#### [ACTION ITEM]
Rewrite the text from all the records below with "Nokia 105 4G 2nd Edition" swapped for "Nokia 110 4G 2nd Edition" and everything else kept the same. Leave out the pictures.

#### [Stored items from a collection]
***
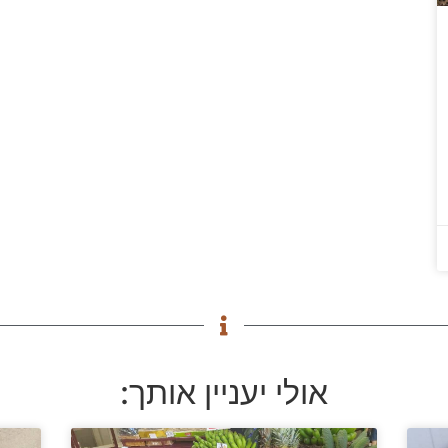
אולי יעניין אותך:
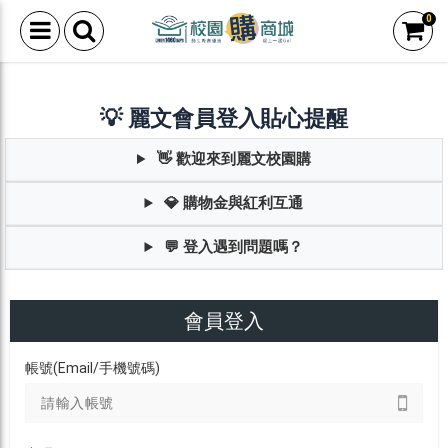
0
💡 麗文會員登入貼心提醒
👋 歡迎來到麗文校園購
💎 購物金與紅利互通
💬 登入遇到問題嗎？
會員登入
帳號(Email/手機號碼)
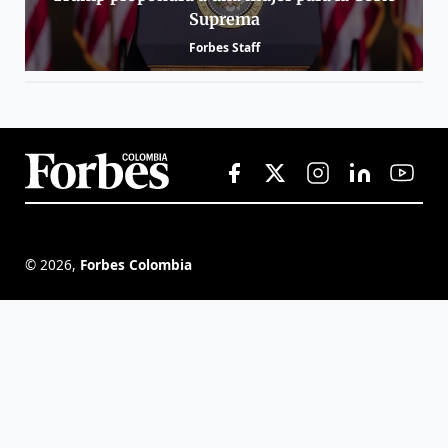
Suprema
Forbes Staff
©
2026
,
Forbes Colombia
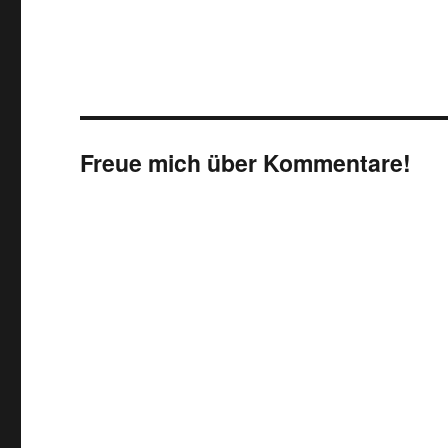
Freue mich über Kommentare!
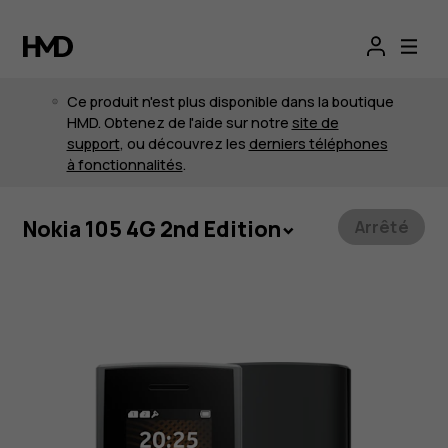
Ce produit n'est plus disponible dans la boutique
HMD. Obtenez de l'aide sur notre
site de
support
, ou découvrez les
derniers téléphones
à fonctionnalités
.
Nokia 105 4G 2nd Edition
Arrêté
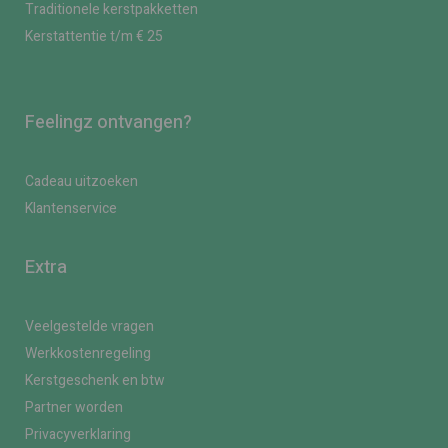
Traditionele kerstpakketten
Kerstattentie t/m € 25
Feelingz ontvangen?
Cadeau uitzoeken
Klantenservice
Extra
Veelgestelde vragen
Werkkostenregeling
Kerstgeschenk en btw
Partner worden
Privacyverklaring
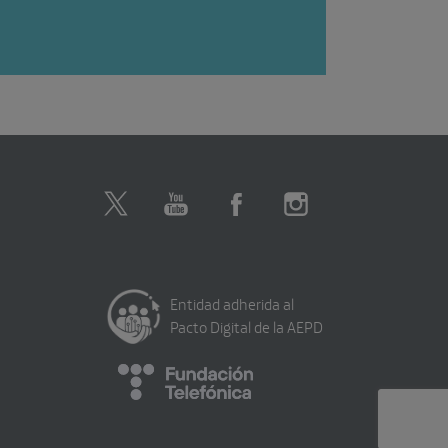
Entidad adherida al
Pacto Digital de la AEPD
***
#### [FINAL ANSWER]
אולי יעניין אותך:
0
💡 麗文會員登入貼心提醒
👋 歡迎來到麗文校園購
💎 購物金與紅利互通
💬 登入遇到問題嗎？
會員登入
帳號(Email/手機號碼)
Suprema
Forbes Staff
©
2026
,
Forbes Colombia
Freue mich über Kommentare!
Ce produit n'est plus disponible dans la boutique
HMD. Obtenez de l'aide sur notre
site de
support
, ou découvrez les
derniers téléphones
à fonctionnalités
.
Nokia 110 4G 2nd Edition
Arrêté
Traditionele kerstpakketten
Kerstattentie t/m € 25
Feelingz ontvangen?
Cadeau uitzoeken
Klantenservice
Extra
Veelgestelde vragen
Werkkostenregeling
Kerstgeschenk en btw
Partner worden
Privacyverklaring
Entidad adherida al
Pacto Digital de la AEPD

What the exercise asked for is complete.